[Collected data]
· · · · · · ·

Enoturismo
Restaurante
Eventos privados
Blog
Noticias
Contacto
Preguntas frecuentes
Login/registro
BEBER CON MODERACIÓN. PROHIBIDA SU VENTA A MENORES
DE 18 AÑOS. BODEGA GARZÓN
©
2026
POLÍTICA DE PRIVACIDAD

· · · · · · ·

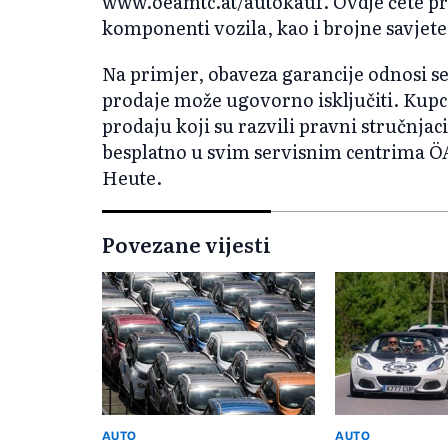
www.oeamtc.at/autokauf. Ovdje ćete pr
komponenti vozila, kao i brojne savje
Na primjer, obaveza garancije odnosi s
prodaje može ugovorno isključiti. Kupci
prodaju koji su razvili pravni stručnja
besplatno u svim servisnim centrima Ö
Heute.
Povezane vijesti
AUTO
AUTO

· · · · · · ·

Task objective:
Once you find the line with "Preguntas frecuentes" above, print it and every line after it up to and including the line with "POLÍTICA DE PRIVACIDAD", exactly as written and nothing else.

Answer for the task:
Preguntas frecuentes
Login/registro
BEBER CON MODERACIÓN. PROHIBIDA SU VENTA A MENORES
DE 18 AÑOS. BODEGA GARZÓN
©
2026
POLÍTICA DE PRIVACIDAD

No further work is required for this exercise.